■ **Work required**
Could you give the records as a Markdown table, starting at the beginning of the records and ending at the line that contains "A: Yes, it is outdoors.", with that line included? Use the columns Row and Line, number each row, skip blank lines, and leave the pictures out.

■ **Source records**
--- start ---

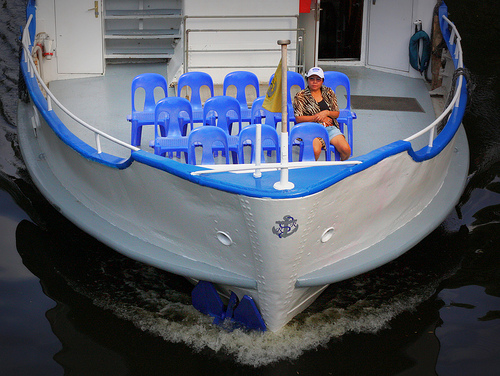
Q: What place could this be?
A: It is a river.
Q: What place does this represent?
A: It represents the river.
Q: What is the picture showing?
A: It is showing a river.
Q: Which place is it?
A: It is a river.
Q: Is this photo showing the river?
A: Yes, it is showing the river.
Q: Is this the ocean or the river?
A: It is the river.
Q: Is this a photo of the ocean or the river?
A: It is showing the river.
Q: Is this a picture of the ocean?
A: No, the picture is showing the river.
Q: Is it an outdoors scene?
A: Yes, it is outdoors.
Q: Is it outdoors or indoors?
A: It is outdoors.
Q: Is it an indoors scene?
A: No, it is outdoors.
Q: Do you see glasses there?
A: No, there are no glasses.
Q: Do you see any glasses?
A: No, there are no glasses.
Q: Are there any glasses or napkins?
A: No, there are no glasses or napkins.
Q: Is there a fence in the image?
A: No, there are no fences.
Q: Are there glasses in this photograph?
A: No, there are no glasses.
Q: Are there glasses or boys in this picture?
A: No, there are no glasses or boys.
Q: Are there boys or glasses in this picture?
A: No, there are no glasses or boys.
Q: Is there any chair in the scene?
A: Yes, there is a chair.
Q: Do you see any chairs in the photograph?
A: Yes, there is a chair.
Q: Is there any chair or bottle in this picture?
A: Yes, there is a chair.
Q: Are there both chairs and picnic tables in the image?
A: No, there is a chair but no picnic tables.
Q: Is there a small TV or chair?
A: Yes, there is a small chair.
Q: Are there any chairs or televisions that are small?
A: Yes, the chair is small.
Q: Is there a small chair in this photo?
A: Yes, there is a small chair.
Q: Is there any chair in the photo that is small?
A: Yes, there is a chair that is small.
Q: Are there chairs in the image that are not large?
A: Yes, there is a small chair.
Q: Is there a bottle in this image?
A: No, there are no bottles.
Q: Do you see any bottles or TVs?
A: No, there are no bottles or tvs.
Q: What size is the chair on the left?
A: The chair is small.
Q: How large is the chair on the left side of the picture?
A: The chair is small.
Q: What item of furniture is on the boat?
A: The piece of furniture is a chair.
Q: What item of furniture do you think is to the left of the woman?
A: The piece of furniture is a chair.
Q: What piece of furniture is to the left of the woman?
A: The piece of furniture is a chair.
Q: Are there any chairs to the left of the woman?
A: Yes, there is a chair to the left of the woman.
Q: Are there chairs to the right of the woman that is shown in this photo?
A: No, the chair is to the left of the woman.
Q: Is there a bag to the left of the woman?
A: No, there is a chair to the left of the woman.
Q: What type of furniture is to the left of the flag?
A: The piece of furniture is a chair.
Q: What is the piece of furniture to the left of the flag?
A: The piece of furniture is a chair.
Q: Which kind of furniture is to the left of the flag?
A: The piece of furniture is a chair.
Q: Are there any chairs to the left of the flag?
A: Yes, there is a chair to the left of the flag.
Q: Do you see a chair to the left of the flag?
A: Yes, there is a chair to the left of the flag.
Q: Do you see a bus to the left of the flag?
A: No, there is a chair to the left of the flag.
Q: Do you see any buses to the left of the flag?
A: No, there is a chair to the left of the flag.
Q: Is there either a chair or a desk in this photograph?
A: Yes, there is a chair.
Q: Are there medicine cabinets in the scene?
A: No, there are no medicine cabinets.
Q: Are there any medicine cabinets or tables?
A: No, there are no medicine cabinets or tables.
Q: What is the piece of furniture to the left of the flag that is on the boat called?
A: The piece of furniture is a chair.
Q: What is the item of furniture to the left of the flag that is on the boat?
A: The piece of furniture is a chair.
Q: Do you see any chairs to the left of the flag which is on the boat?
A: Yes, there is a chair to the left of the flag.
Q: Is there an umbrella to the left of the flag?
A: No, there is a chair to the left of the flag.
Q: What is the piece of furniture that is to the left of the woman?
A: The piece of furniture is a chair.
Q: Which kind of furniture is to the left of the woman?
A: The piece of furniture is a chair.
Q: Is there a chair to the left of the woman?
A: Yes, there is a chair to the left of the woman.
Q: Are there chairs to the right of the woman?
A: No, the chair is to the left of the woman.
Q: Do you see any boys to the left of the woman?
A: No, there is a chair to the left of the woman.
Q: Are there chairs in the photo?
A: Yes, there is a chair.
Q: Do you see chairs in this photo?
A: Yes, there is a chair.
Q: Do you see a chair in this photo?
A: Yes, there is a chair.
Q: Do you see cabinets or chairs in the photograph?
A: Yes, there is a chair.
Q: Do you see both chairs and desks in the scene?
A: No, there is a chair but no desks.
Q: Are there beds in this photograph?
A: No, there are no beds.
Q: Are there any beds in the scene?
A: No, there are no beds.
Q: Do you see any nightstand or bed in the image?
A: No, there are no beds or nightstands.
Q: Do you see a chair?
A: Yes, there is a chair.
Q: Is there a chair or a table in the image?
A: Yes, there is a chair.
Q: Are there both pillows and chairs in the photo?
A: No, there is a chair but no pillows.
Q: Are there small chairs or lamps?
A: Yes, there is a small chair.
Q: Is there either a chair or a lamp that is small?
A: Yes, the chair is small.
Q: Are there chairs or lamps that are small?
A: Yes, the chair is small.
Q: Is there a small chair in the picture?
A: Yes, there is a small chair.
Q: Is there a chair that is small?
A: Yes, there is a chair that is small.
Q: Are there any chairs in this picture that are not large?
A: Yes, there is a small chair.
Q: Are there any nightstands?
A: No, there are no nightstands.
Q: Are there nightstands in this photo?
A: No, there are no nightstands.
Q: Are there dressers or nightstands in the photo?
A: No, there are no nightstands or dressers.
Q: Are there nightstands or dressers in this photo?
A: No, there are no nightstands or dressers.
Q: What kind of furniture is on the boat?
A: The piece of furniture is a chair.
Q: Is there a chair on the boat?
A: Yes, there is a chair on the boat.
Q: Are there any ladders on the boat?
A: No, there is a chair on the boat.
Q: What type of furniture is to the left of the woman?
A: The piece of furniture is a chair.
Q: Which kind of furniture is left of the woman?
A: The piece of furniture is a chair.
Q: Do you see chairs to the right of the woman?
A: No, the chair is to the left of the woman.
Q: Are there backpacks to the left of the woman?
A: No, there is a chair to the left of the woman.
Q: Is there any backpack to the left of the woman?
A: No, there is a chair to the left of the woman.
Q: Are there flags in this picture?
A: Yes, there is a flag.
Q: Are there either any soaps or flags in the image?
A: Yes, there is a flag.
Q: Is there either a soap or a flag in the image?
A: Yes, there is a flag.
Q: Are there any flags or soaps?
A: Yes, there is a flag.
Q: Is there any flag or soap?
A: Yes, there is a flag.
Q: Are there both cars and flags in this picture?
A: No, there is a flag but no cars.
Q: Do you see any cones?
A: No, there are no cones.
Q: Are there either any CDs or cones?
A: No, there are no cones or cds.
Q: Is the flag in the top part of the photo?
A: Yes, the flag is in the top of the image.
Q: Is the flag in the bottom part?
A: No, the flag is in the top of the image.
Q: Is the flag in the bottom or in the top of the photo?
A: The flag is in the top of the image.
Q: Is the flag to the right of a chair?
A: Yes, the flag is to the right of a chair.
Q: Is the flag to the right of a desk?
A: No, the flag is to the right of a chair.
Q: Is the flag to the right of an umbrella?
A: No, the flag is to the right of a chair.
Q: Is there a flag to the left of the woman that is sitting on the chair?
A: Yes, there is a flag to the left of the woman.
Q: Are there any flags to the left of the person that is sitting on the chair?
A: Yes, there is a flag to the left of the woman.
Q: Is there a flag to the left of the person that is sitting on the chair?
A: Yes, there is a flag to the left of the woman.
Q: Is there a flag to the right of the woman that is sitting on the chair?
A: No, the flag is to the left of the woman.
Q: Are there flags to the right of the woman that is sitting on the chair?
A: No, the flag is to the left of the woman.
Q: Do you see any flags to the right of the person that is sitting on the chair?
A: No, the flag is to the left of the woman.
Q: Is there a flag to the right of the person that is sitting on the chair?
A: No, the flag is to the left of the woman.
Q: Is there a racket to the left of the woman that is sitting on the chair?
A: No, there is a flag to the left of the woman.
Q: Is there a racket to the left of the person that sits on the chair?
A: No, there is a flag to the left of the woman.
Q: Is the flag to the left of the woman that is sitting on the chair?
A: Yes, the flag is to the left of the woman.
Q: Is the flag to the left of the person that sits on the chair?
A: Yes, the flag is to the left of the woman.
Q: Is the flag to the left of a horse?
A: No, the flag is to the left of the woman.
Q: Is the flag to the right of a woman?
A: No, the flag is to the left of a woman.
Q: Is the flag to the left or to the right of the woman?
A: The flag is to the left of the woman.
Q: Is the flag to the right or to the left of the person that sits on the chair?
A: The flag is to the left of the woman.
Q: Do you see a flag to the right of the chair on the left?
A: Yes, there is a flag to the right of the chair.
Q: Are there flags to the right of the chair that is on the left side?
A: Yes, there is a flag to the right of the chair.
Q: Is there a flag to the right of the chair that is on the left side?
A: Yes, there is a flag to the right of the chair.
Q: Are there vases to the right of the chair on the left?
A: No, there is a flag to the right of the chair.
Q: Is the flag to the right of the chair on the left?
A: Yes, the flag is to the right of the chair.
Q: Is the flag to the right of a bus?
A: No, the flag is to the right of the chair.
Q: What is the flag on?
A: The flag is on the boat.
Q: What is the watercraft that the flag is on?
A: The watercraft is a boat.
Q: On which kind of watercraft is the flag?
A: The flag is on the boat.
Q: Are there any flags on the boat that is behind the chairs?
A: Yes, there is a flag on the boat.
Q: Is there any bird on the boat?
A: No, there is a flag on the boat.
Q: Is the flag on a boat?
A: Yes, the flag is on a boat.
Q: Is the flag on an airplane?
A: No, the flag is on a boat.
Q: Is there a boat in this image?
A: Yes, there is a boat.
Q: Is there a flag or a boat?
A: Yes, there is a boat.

--- end ---

■ **Reply**
| Row | Line |
|---|---|
| 1 | Q: What place could this be? |
| 2 | A: It is a river. |
| 3 | Q: What place does this represent? |
| 4 | A: It represents the river. |
| 5 | Q: What is the picture showing? |
| 6 | A: It is showing a river. |
| 7 | Q: Which place is it? |
| 8 | A: It is a river. |
| 9 | Q: Is this photo showing the river? |
| 10 | A: Yes, it is showing the river. |
| 11 | Q: Is this the ocean or the river? |
| 12 | A: It is the river. |
| 13 | Q: Is this a photo of the ocean or the river? |
| 14 | A: It is showing the river. |
| 15 | Q: Is this a picture of the ocean? |
| 16 | A: No, the picture is showing the river. |
| 17 | Q: Is it an outdoors scene? |
| 18 | A: Yes, it is outdoors. |